One in a series of posts about Cuban bloggers, in the hope of providing them deserved attention and some needed protection from the Castro dictatorship. Read other similar posts, here.
I'd like to think Cuban blogger Luis Felipe Rojas and I are cousins, if only distantly.
My grandfather was Raimundo Masferrer Rojas, and like the blogger, he was from Holguín, in eastern Cuba.
It would be an honor to have someone like Luis Felipe Rojas in my family.
In a short time, he has used his blog, Cruzar las alambradas (in English, "Crossing the Barbed Wire") to paint vivid portraits of life in Cuba. And as his accounts of events surrounding the death of political prisoner Orlando Zapata Tamayo revealed, he is a helluva journalist.
Here is a recent post:This year, without any doubt, will be the year of Cuban youth. For the most part, it is already happening. Those who hold red cards (Communist Youth IDs) in each of the provinces witnessed the freckled and shaky Machado Ventura, who traveled all over the island in order to prepare the Cuban Youth Congress, and afterward chose who would go to the capital in a similar fashion. There they spoke of everything from the human to the divine and were promised everything.
But there remain doubts that are so unavoidable that not even the troops who leveled Tienanmen could get around them.
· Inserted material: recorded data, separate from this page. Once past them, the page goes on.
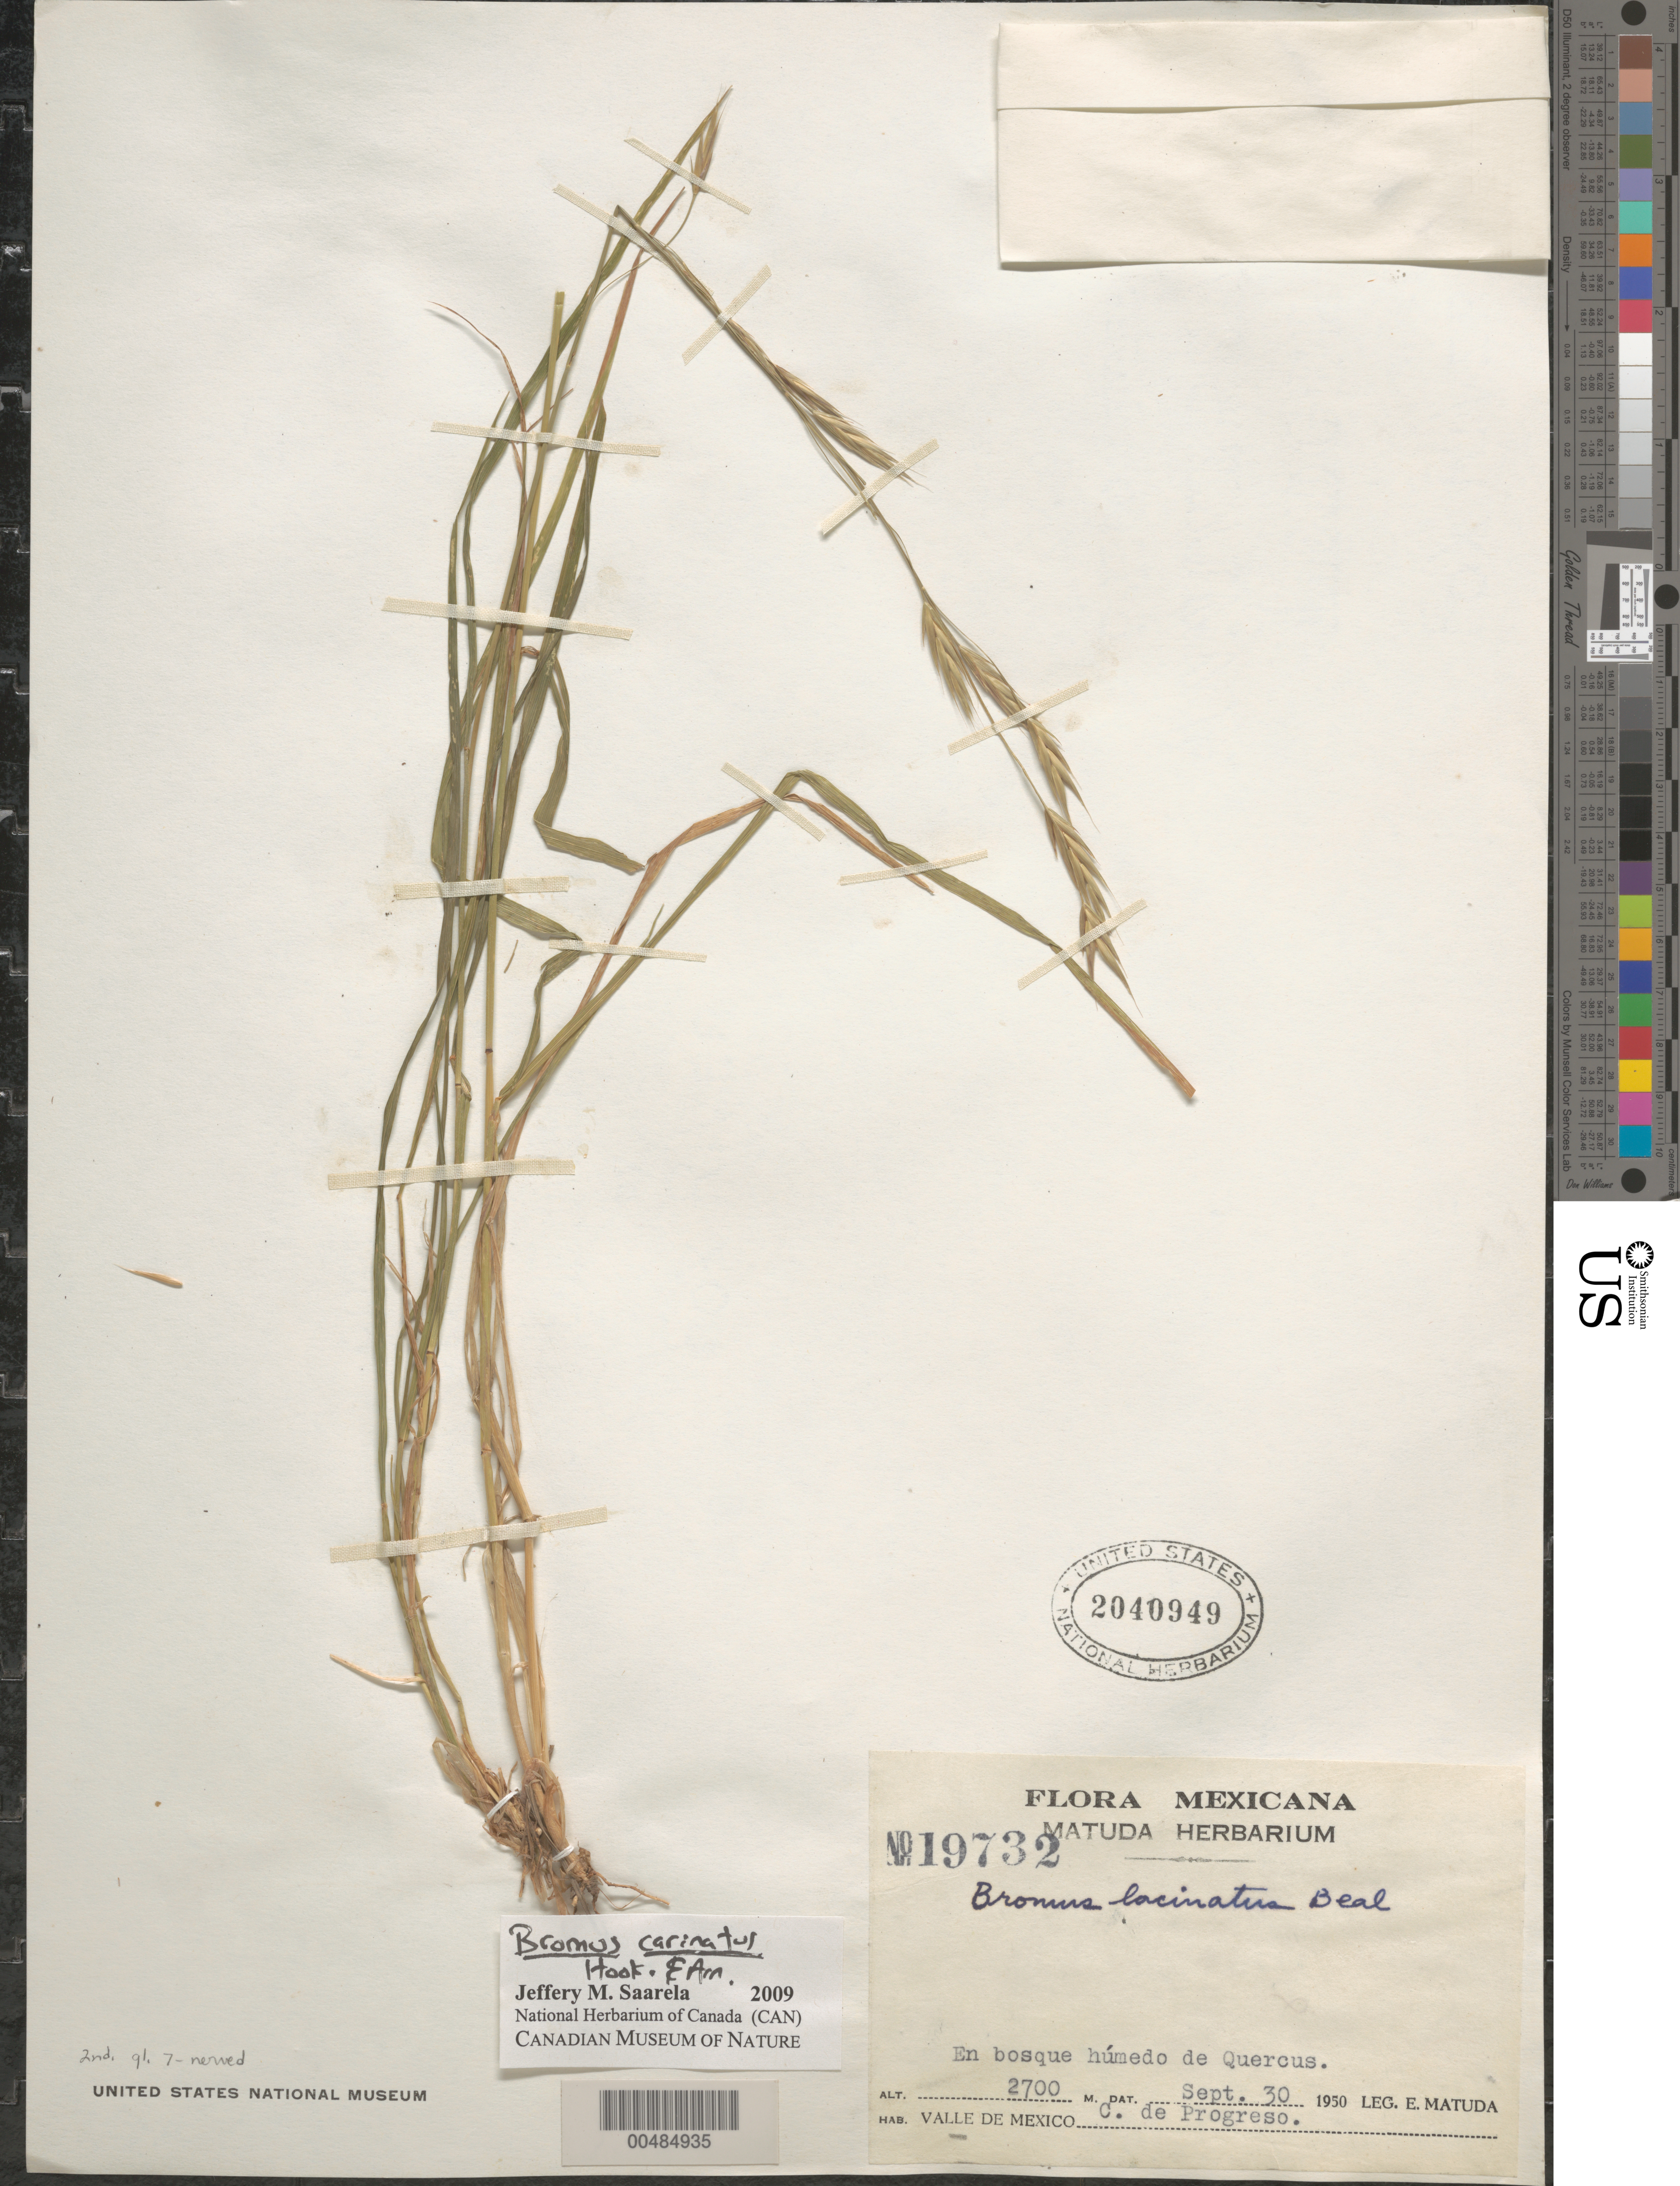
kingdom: Plantae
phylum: Tracheophyta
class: Liliopsida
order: Poales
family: Poaceae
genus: Bromus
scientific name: Bromus carinatus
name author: Hook. & Arn.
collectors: E. Matuda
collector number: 19732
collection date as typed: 30 Sep 1950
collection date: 1950-09-30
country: Mexico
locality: Valle de Mexico, C. de Progreso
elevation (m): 2700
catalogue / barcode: US 2040949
We still have a concert with Gorki and Porno Para Ricardo, after his return from the land of the Aztecs and his peregrinations through the north, or “Yankeelandia.”
We are anxiously awaiting for the boys of Zona Franca’s return to the urban reality, at the side of the cultural commissars and over them the bureaucracy that consumes free art in Cuba.
The clandestine books which we have so desperately waited for will eventually come, other bloggers, braver and more informed than we are, will appear. The island will be full of kids tweeting for less than 1 CUC per text message.
There will be a line of people from Guantánamo to Remates de Guane with their right hands outstretched because the G2 will return the confiscated mobile phones, the laptops dismembered in the police stations and other belongings that suffered worse luck.
This year I will get on a plane to Havana without having to stand in a three-day line or climb into the back of a truck… so I say.
Sometimes I catch a little dose of optimism. It embarrasses me.